Le istighfar est l’un des concepts les plus fondamentaux de l’islam, tant sur le plan spirituel que pratique. Il signifie littéralement la demande de pardon adressée à Allah, mais sa définition ne se limite pas à une simple formule prononcée par la langue. Selon le Coran, la Sunna authentique et la compréhension des salaf as-ṣāliḥ, le istighfâr est un acte d’adoration complet, qui engage le cœur, la langue et les actes du croyant.
D’un point de vue linguistique, le terme istighfâr provient de la racine arabe ghafara, qui signifie couvrir, protéger et pardonner. Demander le istighfâr, c’est donc implorer Allah de couvrir les péchés, de les effacer et de protéger le serviteur de leurs conséquences néfastes dans ce monde et dans l’au-delà. Cette notion de protection est essentielle, car elle montre que le pardon ne se limite pas à l’effacement de la faute, mais englobe également la préservation contre ses effets spirituels et moraux.
Sur le plan religieux, le istighfâr désigne le fait de reconnaître son imperfection devant Allah et de se tourner vers Lui avec humilité. Le Coran présente le istighfâr comme une voie directe vers la miséricorde divine. Il s’adresse à tous les croyants, quels que soient leur niveau de piété et leur degré d’obéissance. Les salaf expliquaient que le musulman a besoin du istighfâr aussi bien après un péché qu’après un acte d’adoration, car aucune œuvre n’est exempte d’imperfection.

Le istighfâr est également étroitement lié à la conscience permanente d’Allah (taqwâ). Celui qui demande pardon reconnaît ses manquements, son besoin constant de la miséricorde divine et l’impossibilité d’atteindre la perfection par ses seules œuvres. Cette reconnaissance nourrit l’humilité et empêche l’orgueil spirituel, que les salaf considéraient comme l’un des plus grands dangers pour le cœur.
Il est important de distinguer le istighfâr de la tawba (le repentir), bien que les deux soient intimement liés. Le istighfâr est la demande de pardon, tandis que la tawba implique un retour sincère vers Allah, avec l’abandon du péché, le regret et la ferme intention de ne pas y revenir. Selon les savants, le istighfâr parfait est celui qui s’accompagne de tawba, mais même un istighfâr imparfait reste une porte ouverte vers la miséricorde tant qu’il est sincère.

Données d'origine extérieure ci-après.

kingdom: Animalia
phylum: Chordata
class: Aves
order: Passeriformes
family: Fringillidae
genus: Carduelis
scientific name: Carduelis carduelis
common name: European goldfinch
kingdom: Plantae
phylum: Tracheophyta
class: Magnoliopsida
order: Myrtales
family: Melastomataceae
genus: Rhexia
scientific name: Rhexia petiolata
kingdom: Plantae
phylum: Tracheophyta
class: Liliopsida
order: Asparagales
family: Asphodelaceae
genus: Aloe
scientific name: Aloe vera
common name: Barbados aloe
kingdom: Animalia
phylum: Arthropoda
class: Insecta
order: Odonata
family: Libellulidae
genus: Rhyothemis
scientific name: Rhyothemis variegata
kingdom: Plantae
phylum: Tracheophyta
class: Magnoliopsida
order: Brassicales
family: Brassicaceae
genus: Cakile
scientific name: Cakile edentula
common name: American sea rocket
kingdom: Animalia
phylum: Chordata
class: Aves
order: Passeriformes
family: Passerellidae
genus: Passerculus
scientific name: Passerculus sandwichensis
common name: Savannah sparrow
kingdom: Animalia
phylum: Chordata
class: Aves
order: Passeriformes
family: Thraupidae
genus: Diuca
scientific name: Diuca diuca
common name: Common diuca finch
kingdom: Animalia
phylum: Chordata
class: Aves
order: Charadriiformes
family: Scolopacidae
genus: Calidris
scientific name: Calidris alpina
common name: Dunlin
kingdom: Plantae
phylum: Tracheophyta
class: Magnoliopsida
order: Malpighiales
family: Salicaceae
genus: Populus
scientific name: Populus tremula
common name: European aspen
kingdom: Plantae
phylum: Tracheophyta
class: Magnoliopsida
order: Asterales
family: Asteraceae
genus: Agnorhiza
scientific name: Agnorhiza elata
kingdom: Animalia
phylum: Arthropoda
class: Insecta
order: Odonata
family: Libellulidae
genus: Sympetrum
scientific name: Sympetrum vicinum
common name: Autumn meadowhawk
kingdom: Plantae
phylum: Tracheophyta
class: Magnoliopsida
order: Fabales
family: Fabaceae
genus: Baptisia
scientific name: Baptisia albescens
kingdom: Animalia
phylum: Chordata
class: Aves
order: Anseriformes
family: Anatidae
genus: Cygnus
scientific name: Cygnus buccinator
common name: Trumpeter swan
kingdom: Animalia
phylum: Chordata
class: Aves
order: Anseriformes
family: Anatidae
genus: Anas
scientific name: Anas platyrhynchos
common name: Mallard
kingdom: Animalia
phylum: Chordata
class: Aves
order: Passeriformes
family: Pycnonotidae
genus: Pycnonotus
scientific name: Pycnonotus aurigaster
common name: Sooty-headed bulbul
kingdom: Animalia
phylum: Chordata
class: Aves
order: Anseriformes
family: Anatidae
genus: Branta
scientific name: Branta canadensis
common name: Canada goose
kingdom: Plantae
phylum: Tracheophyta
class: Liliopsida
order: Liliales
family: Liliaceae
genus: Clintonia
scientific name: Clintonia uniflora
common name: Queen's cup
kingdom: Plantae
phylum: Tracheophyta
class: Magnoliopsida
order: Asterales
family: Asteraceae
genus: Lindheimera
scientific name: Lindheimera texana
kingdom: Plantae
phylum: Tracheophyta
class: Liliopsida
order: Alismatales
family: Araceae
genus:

Le Prophète ﷺ a illustré l’importance du istighfâr par son propre exemple. Malgré son statut élevé et l’absence de péché, il demandait pardon à Allah de nombreuses fois chaque jour. Cela montre que le istighfâr n’est pas réservé aux fautes graves, mais qu’il est un moyen d’élévation spirituelle, de purification du cœur et de rapprochement d’Allah.
Enfin, selon la compréhension des salaf as-ṣāliḥ, le istighfâr est un état permanent du croyant. Il ne s’agit pas d’un acte ponctuel, mais d’une attitude constante de retour vers Allah, entre crainte et espoir.

Le musulman avance ainsi dans sa foi en reconnaissant ses manquements tout en espérant la miséricorde infinie de son Seigneur.